__What you need to do__: State only how many of the lines below contain the word "image".

··· The data ···

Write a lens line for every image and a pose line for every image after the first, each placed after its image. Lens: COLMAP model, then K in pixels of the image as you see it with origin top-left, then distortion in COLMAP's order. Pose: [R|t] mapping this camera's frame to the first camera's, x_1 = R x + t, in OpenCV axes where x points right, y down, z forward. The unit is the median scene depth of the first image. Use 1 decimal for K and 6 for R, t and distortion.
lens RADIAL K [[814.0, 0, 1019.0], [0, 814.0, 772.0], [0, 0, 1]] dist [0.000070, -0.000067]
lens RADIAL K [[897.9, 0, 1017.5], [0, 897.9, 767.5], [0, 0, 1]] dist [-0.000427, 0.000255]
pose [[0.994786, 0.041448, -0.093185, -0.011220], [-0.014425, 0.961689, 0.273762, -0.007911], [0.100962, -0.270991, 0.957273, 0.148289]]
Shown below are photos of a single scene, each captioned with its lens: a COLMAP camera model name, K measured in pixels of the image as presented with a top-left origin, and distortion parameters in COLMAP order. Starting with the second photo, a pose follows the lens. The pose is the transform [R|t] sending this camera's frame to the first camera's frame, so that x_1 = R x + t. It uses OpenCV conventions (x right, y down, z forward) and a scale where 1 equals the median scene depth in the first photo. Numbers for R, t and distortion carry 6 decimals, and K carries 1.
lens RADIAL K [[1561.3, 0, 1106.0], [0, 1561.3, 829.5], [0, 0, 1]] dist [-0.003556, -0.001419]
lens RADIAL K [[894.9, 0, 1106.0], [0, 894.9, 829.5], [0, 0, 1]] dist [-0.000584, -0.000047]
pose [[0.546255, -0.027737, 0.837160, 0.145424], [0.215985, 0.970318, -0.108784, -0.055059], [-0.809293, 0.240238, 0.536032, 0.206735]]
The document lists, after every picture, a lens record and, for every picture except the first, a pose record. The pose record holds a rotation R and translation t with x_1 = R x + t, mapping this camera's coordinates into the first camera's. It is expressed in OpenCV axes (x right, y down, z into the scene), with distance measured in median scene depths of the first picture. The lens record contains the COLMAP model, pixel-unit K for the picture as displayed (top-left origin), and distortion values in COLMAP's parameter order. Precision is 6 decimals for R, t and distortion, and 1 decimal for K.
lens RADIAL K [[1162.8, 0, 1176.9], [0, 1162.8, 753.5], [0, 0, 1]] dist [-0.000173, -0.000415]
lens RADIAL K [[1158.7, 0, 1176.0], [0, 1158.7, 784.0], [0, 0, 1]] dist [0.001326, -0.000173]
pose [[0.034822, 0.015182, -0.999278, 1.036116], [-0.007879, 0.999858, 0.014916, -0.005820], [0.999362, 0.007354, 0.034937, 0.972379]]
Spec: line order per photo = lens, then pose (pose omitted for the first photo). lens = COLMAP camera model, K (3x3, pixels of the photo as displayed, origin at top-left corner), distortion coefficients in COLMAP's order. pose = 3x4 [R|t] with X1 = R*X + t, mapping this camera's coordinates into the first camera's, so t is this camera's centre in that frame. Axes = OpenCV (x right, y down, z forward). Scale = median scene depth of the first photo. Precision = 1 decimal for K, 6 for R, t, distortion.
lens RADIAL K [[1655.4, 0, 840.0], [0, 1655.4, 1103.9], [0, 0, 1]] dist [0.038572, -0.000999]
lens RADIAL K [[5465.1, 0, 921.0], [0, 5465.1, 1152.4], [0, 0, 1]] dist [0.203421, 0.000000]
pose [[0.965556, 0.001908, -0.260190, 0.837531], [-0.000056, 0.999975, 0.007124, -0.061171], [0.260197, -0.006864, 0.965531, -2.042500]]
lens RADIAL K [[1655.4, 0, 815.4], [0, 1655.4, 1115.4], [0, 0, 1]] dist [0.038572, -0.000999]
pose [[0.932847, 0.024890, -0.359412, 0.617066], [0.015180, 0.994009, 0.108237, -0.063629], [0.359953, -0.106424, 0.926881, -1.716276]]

···

__Problem solution__: 2